Our hope in the fact that this world was created through a slain Lord is that this is not the end of the Story. After “slain-ness” comes the real point–the goal: Resurrection and New Creation.
God bears within Himself a Story: it’s always how he reveals Himself. In his Creation, his Church, his Word, and his Son, God’s revealing of Himself always unfolds in time and progress. Or, you could say, evolutionarily.
The Gospel, at its heart, is life by way of death; Story completed by way of suffering.
Science, in its testing of Evolution, holds that, from the perspective of the observable realm, there appears to be no “goal” inherent in Natural Selection; it’s a passive process, rather than an active one. From our theological perspective, however, we would hold that there is a divine goal to God’s work in the world through Evolution.
This goal is New Creation, but it’s forerunner and personification is Jesus Christ Himself, the Lamb slain before the foundation of the world. In his own self, Jesus holds the coming Kingdom of God.
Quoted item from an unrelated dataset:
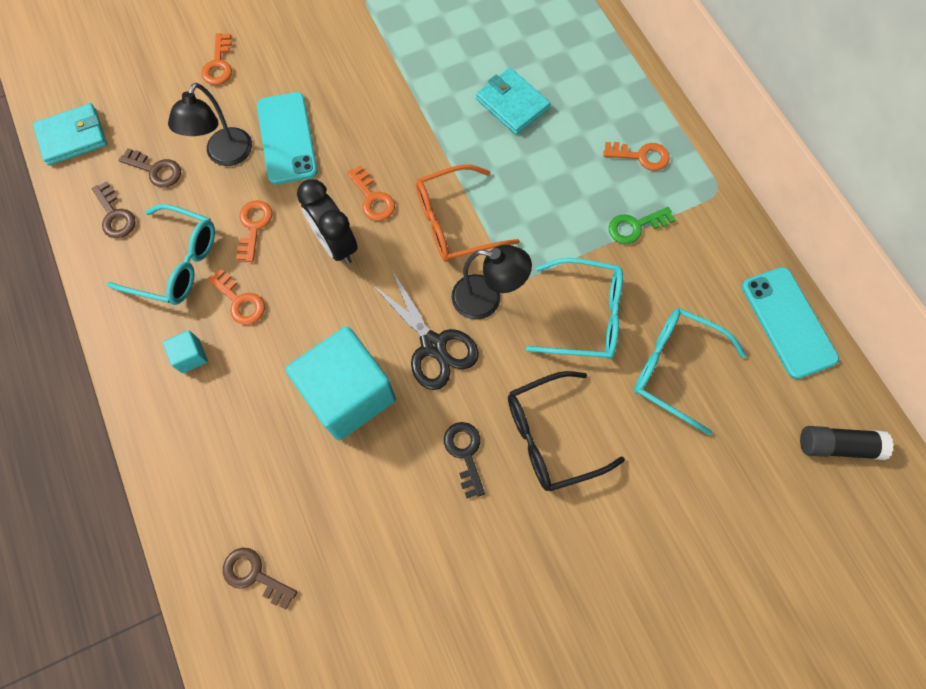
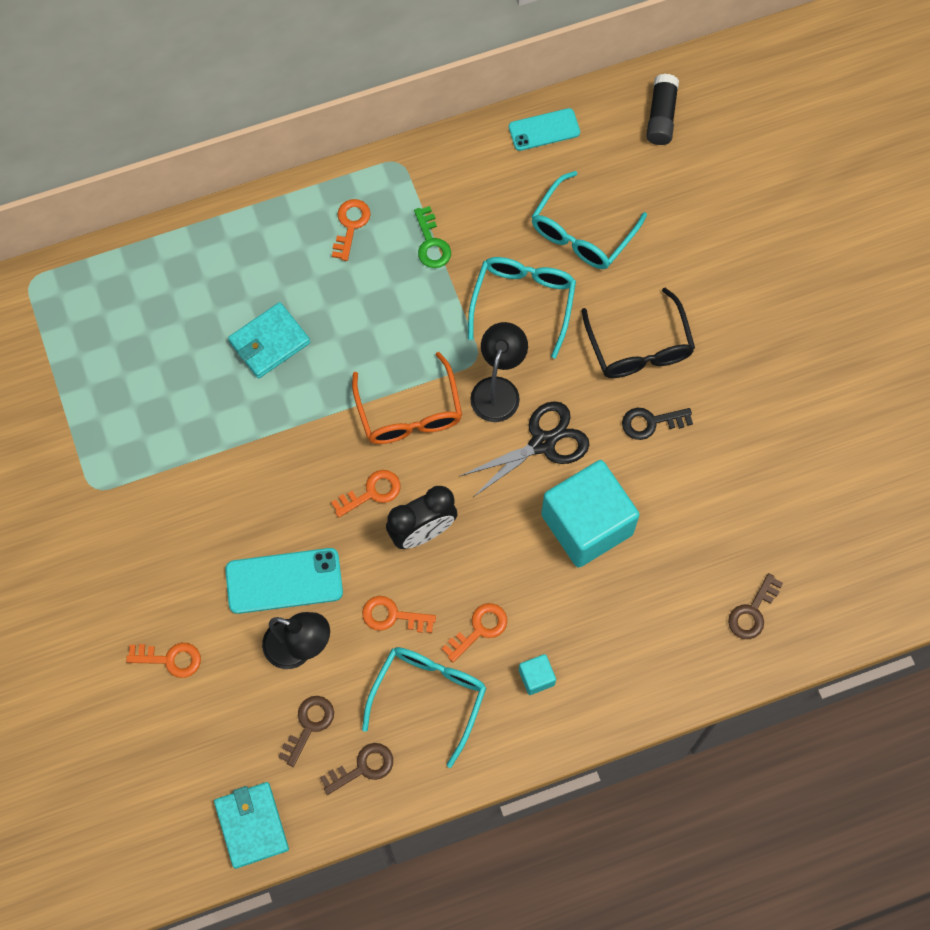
camera: 85 degrees left, 0 degrees up
(788, 322) = (544, 130): turquoise phone -> turquoise phone, size x0.65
And so, if Evolution, from a mysterious divine perspective is heading toward New Creation, this eventual goal first reached its climax in Jesus. This is what was meant by French paleontologist and Jesuit Priest Pierre Teilhard de Chardin’s famous quote: Christ is realized in Evolution.
Jesus then becomes a foretaste of the highest of human progress in Human Evolution (the Alpha and Omega, if you will).
I’ve said before that when Jesus died, he held in his own body the entire Evolutionary history of the world that led to him. But here, I want to take that further and point out that Jesus on the Cross does not just contain the temporal death and suffering of the Story of the world, but the eternal death and suffering of the Story of his own self from eternity past.
And then he completes the Story, ushering in both Eternal Resurrection for the Body of the Eternally-Slain Lord (and those that would be joined to him), and New Creation for the World of the Eternally-Slain Lord.
May we join ourselves to this Lord all the more, that we might share in the death and dying of him and his Evolving world, so that we too–and the world around us–might taste of the Resurrection and New Creation to come.